Turns out, paying back student loans can result in more and better candidates for job openings within the federal workforce and better retention and satisfaction once they're hired.
As the No. 1 federal department in helping employees pay back their student loans, the Department of Defense cities the program designed for doing so as a major factor in recruiting and retaining civilian personnel.
This article by Elaine S. Povich was originally posted on AOL Government. For more news and insights on innovations at work in government, please sign up for the AOL Gov newsletter. For the quickest updates, like us on Facebook.
"We believe the program has positively impacted the quality and number of candidates applying for civilian jobs with the Department of Defense, particularly in mission-critical occupations such as engineering, contracting and financial management," said Cmdr. Leslie Hullryde, spokeswoman at the DoD.
The Office of Personnel Management's recent report, "Agencies' Use of Student Loan Repayments During Calendar Year 2010," found that 36 Federal agencies provided 11,359 employees with a total of nearly $85.7 million in student loan repayment benefits. More than 68 percent of all student loan repayment benefits were provided by DoD, State or Justice.
In testimony to Congress releasing the report, OPM Director John Berry suggested that Congress urge all federal agencies to take advantage of the student loan repayment program to attract and retain quality employees.
"In our current budget climate, agencies should be mindful that the use of discretionary tools such as student loan repayments must be evaluated for their costs and benefits," he said.

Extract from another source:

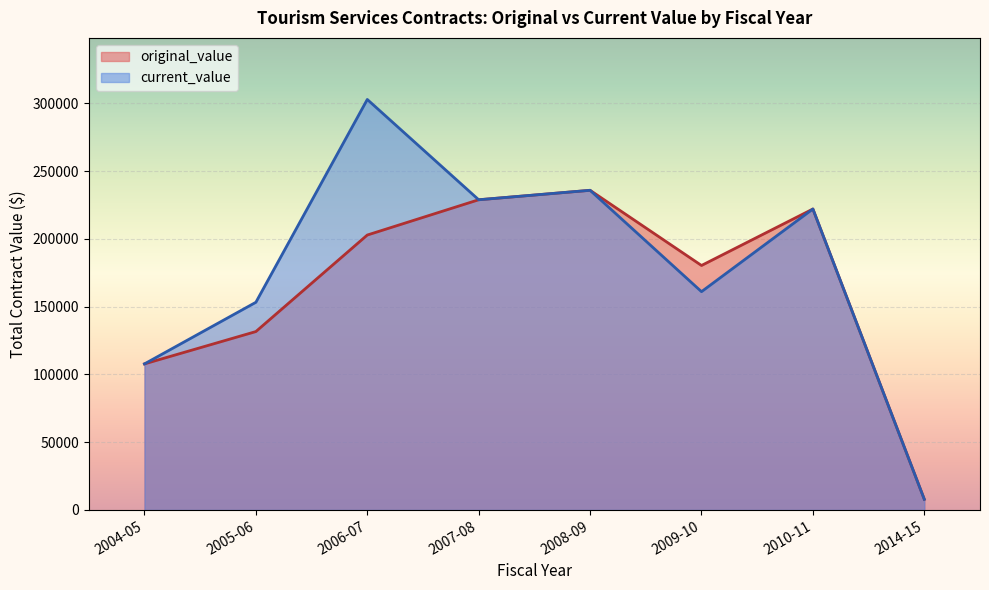

The value of original_value at 2006-07 is 97994.7. True or false?

False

Derrick Dortch, president of the Diversa Group, a career consulting company, said incentives such as student loan repayments will become even more important as the economy improves and the government starts to compete again with the private sector for talented employees.
"The advantage is, as we start looking toward private sector renewal, the market for young professionals ... is going to be more competitive over the next three to five years," he said. "The student loan repayment dynamic can be the incentive for young people to go to agencies."

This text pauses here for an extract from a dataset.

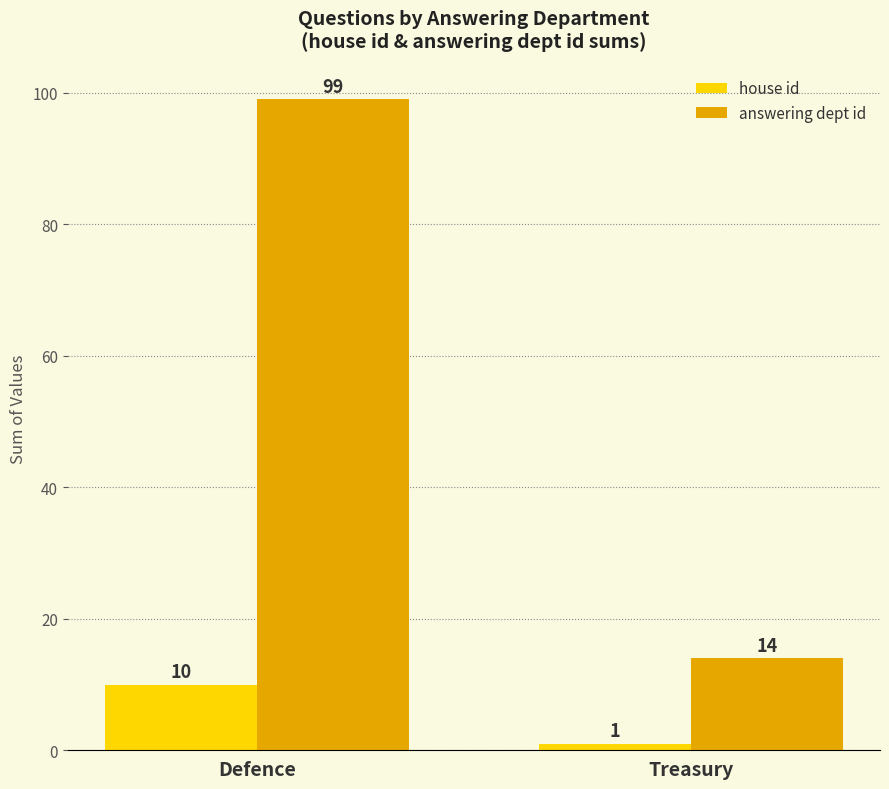

True or false: answering dept id has a value of 14 at Treasury.

True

The report was released about a month after OPM issued final regulations for the Student Pathways program, which is designed to provide a blueprint to recruit students into the federal workforce.

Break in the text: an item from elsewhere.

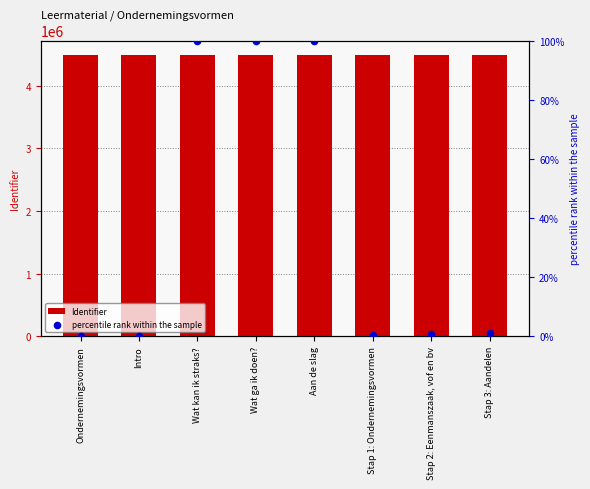

At how many categories does at least one series exceed 4464347?

8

The State Department is another agency that's seen success as a result of the benefit. The agency ran second to the DoD in utilizing the loan payback program.
"We know our program works from the positive employee feedback that we receive through surveys, said spokeswoman Brenda Greenberg. "More than 10,000 employees have benefited from the program since 2002 and hundreds have had their loans paid off, she said, noting that employees who sign up have a lower attrition rate.
At the opposite end of the working career spectrum, retirements are leading to the need to replace employees with younger people.
According to the report, the DoD responded to that need by adding nearly 2,000 intern positions in "mission-critical" occupations such as engineering and contracting. " Consistently, employee feedback has indicated that the student loan repayment program is a major factor in recipients' decisions to accept a position with DoD. In addition, DoD has retained 94% of student loan repayment recipients for three years or longer."
Under the program, both the employer and employee participate in paying back the loan. And the program is not a "tuition assistance" plan – employees must be in the payback phase of their loans, with the education already completed.
At State, Greenberg said, the program, "is marketed as a 'can't lose' partnership – to qualify for assistance, the employee must continue to make their own independent payments toward their loan debt."
Dortch pointed out that many mid-career workers also have student debt because of going back to school recently. "A lot of people went back to school in the down market and are now debt-ridden professionals . To attract mid-level workers, not necessarily entry-level, agencies should be looking at that (loan program)."